Cela fait presque un mois que j’ai commencé ce K dont l’ascension me paraît plus ardue que prévu. De quoi sont faites ces chroniques sagement rangées dans l’ordre alphabétique ? Une lettre, un mot, un texte croisant lectures, perceptions. Tout ça tricoté avec plus ou moins d’élan, de fouilles. Là, j’avoue que je cale sur le K. Alors cette nuit, j’ai eu une idée. Je sais que les idées qui surgissent entre 4h et 5h ne sont pas toujours les plus fructueuses. Je pense souvent à Hitchcock qui dormait avec un carnet et un crayon près de son lit. L’anecdote m’a été rapportée, elle est peut être inventée mais ce n’est pas très grave. Une nuit, il se réveille et il note une phrase, content de lui, puis se rendort. Au matin, il ouvre son carnet et lit A man kills a woman.

A man kills a woman 3

Toujours est-il que pensant à ce K comme kaïros, encore coincé dans mes fichiers word, je me dis Mais pourquoi ne pas mettre en œuvre ce K comme kaïros ? C’est l’occasion de l’occasion, le moment de suspendre l’habitude prise ici de faire parler les autres, admirables, admirés, mais encombrants aussi parfois. Alors, je vire toutes les références, pas d’auteurs, hors les quelques rescapés cités plus haut. Juste mes mots, sans filet. Faisons de ce K mon cas. Cette nuit, je sentais une matière possible de mots, sans en distinguer aucun de précis. Et je me réjouissais de ce demi-sommeil si fécond.
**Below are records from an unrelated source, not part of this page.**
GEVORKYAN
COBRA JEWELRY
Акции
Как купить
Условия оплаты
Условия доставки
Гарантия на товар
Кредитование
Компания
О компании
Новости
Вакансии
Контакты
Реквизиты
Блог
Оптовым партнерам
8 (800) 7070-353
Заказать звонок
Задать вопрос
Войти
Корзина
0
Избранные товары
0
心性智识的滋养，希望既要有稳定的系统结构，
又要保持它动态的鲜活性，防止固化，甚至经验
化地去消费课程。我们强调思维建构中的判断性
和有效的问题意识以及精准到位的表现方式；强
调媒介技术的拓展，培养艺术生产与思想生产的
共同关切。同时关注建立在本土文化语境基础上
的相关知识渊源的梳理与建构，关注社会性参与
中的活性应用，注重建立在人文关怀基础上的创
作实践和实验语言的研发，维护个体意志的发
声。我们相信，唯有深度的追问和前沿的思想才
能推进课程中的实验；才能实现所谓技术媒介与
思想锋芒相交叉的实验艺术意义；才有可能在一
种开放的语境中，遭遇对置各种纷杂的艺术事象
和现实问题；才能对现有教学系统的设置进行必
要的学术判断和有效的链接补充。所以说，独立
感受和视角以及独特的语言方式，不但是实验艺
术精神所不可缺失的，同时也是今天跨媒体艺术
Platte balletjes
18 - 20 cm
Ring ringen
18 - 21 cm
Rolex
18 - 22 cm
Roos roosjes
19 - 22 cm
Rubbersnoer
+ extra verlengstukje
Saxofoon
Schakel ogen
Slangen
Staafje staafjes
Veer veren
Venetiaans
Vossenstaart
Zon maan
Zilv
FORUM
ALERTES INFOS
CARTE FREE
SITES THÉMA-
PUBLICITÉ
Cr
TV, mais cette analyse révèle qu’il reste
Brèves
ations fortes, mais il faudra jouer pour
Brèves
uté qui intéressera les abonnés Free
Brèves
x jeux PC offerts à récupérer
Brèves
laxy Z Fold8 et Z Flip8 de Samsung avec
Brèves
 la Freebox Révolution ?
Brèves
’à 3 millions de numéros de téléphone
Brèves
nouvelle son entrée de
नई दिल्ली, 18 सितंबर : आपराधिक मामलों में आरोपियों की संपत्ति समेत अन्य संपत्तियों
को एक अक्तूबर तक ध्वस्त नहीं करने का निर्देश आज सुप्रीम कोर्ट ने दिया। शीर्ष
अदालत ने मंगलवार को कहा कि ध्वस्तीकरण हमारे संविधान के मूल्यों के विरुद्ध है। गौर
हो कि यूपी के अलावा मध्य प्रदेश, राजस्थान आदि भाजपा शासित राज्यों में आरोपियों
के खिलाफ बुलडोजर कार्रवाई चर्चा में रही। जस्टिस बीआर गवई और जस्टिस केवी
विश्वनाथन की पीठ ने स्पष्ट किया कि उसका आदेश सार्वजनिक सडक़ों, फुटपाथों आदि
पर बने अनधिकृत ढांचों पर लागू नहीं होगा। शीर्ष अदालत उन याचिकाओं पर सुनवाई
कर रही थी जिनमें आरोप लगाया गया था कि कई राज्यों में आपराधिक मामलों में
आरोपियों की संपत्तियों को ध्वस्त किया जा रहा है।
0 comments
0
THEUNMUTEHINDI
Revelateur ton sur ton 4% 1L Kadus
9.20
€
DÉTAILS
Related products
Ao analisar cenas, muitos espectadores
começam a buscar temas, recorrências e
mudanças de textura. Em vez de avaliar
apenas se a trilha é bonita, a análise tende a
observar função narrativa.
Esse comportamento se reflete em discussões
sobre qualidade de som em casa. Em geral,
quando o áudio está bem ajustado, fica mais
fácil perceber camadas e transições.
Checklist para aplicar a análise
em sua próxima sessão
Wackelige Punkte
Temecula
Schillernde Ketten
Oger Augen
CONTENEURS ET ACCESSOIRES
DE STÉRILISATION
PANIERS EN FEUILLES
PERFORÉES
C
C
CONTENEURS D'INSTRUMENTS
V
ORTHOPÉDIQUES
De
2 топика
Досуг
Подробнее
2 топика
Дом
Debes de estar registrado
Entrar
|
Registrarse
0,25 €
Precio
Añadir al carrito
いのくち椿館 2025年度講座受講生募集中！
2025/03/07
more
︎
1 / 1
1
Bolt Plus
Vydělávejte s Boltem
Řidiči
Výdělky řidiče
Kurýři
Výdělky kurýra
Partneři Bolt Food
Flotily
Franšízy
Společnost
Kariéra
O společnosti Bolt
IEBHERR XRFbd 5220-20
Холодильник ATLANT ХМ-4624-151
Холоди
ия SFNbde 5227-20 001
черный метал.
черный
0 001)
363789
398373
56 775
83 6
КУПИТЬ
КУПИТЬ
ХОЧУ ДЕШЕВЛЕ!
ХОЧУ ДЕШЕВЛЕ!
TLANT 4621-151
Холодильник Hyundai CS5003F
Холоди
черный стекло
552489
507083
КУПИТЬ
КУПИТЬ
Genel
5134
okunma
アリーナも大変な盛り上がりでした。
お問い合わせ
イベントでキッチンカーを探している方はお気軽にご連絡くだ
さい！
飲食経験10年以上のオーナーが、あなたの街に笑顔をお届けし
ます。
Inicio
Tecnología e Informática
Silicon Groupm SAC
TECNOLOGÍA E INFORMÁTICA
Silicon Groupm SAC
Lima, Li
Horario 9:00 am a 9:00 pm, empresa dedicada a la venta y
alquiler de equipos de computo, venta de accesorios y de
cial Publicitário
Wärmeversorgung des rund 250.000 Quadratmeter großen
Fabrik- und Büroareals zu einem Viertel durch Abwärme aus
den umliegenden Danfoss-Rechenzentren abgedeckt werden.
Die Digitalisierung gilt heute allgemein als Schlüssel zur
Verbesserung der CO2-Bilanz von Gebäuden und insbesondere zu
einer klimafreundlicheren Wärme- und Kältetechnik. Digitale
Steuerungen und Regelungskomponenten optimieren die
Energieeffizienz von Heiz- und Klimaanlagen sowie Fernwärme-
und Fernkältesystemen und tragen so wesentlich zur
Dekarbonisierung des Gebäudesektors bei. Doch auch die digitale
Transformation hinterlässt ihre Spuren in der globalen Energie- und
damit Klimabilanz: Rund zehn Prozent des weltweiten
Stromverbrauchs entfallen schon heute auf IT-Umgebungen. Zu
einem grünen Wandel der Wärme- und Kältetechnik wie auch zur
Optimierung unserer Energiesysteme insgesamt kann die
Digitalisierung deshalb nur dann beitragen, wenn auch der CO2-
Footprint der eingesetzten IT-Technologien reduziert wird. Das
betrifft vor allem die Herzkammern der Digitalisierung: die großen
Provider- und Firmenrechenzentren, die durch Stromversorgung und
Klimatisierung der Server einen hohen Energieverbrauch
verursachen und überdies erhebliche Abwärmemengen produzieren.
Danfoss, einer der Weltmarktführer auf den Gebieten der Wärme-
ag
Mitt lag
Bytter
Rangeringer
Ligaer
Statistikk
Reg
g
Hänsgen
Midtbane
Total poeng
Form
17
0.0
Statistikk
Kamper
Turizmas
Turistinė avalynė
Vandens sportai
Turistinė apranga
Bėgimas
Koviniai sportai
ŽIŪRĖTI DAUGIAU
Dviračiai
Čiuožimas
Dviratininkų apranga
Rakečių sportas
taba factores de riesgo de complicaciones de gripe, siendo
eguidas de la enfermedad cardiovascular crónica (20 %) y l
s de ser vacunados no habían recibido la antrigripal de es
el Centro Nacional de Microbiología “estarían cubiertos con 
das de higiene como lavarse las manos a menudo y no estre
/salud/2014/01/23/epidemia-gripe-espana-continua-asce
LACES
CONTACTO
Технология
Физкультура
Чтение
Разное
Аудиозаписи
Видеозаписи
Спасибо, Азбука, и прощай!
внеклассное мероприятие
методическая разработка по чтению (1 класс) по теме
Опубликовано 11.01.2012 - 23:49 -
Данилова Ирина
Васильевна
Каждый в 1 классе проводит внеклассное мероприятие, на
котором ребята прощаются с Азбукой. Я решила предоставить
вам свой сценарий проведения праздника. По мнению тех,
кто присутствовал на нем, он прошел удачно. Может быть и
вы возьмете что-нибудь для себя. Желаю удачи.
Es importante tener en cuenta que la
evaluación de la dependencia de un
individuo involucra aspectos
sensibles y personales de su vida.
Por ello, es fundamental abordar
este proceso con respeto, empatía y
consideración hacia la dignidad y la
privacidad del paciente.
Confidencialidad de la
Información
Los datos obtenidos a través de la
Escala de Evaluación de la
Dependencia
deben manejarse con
Et puis, ce matin, encore illuminée par ma nuit, j’ai rouvert l’indompté K-comme-kaïros. J’ai écrit quelques lignes et me suis dit qu’il était peut-être temps de passer à autre chose. Pas d’éternité avec le kaïros, ou très brève, pas de trucs qui s’étirent, s’enlisent, stagnent. Du vif, du spontané, de l’instant. Si j’avais eu comme Hitchcock, un carnet près de mon lit, j’aurais peut-être écrit The end.

Par ordre de disparition, Grace Kelly (Le crime était presque parfait, 1954), Janet Leigh (Psychose, 1960) et Anna Massey (Frenzy, 1972).

3 réflexions sur « K comme kaïros »

  1. Tu es sûre que c’est cela qu’Alfred a noté sur son carnet la nuit? Parce que j’avais une autre version. C’est lors d’un entretien avec François Truffaut. Le lendemain matin, ce qu’Alfred a écrit sur son carnet, c’est « Boy meets girl ». Un garçon rencontre une fille… Et ce n’est pas obligé qu’il la tue.